## Exercise aim
Pick out the lines below with "along" and list them.

Records contained in a dataset
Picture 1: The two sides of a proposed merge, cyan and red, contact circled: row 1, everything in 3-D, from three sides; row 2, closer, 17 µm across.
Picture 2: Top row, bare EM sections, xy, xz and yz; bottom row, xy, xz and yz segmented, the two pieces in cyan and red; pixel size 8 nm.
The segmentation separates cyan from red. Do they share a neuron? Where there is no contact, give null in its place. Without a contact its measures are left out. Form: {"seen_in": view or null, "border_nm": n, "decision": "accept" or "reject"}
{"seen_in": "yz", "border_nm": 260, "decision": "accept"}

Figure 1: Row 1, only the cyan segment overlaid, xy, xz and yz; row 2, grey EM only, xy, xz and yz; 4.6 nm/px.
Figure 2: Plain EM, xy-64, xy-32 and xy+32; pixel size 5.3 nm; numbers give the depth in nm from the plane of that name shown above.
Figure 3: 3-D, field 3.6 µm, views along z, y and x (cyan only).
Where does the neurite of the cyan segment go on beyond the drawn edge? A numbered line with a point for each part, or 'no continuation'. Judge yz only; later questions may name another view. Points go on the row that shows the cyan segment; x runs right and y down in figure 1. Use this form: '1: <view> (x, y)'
* * *
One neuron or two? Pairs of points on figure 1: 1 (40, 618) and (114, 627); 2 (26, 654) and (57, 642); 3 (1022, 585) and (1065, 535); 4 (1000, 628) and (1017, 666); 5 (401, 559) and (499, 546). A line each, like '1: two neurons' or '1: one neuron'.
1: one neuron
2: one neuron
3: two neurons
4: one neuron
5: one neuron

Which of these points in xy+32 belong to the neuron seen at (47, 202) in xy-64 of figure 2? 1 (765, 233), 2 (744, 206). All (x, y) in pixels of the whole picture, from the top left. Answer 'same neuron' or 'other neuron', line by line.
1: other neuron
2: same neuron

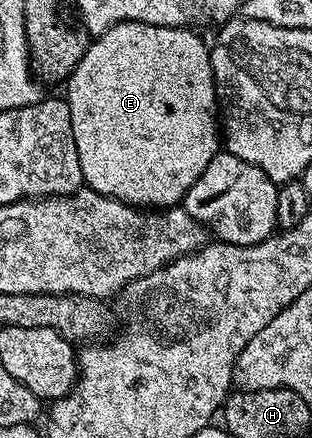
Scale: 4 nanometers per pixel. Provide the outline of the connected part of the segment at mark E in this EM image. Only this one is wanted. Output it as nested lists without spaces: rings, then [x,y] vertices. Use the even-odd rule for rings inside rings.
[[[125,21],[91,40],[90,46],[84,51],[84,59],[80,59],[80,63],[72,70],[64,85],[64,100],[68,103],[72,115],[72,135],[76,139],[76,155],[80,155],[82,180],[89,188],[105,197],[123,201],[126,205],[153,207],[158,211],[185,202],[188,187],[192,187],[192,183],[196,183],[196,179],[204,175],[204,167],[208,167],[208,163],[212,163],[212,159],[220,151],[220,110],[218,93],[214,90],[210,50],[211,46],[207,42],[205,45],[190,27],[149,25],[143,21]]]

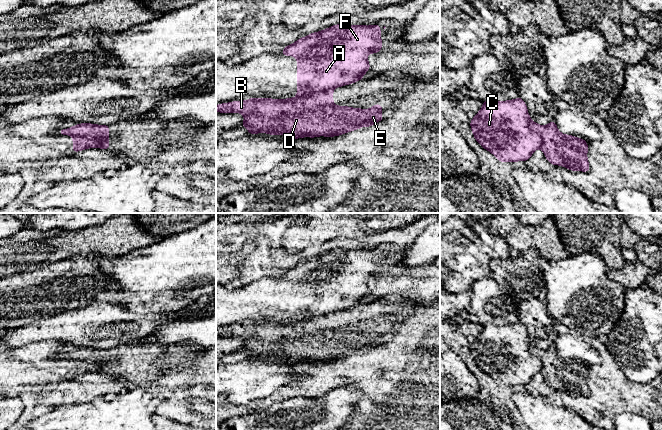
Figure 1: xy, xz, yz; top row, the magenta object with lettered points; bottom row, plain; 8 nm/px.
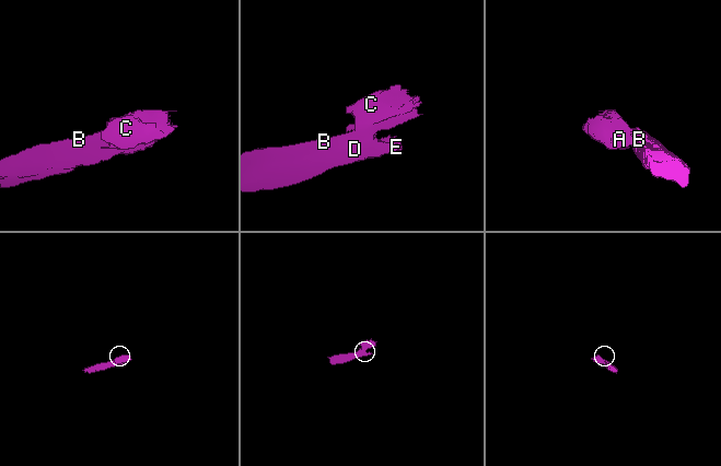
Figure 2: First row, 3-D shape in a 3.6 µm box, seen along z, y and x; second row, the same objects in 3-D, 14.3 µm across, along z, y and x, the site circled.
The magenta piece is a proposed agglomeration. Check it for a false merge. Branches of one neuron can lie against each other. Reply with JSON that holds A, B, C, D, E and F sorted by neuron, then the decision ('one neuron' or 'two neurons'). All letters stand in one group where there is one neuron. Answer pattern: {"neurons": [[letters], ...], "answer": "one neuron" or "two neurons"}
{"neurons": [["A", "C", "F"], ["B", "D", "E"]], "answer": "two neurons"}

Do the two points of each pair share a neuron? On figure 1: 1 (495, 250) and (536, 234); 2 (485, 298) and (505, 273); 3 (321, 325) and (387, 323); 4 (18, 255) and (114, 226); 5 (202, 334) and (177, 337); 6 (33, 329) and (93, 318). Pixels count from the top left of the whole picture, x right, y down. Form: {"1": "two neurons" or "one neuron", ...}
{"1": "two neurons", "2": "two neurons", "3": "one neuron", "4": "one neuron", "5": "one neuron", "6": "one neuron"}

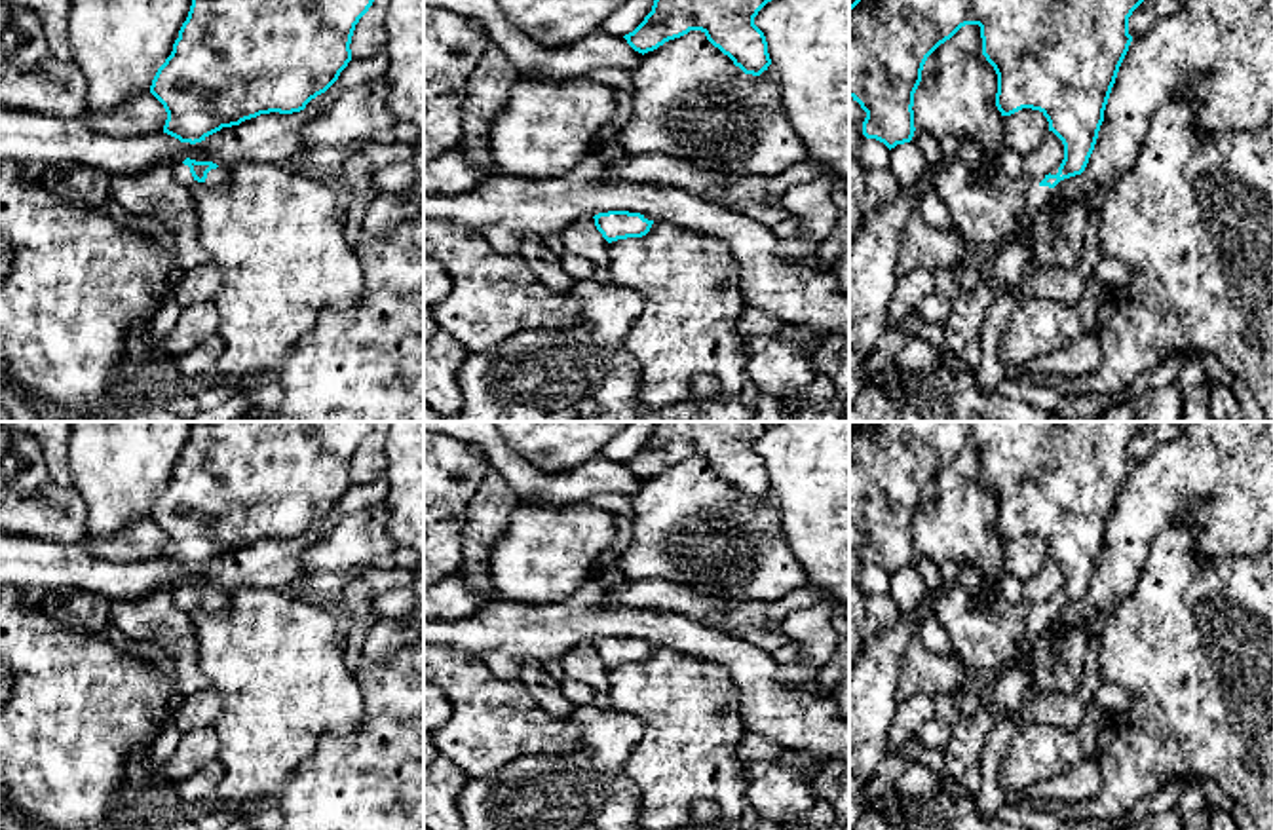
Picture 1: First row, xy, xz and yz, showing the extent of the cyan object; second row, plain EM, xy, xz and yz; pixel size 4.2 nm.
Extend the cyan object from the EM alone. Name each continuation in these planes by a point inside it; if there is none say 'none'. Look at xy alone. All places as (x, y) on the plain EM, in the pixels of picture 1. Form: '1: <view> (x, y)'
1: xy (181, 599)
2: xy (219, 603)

## Result
Figure 3: 3-D, field 3.6 µm, views along z, y and x (cyan only).
Figure 2: First row, 3-D shape in a 3.6 µm box, seen along z, y and x; second row, the same objects in 3-D, 14.3 µm across, along z, y and x, the site circled.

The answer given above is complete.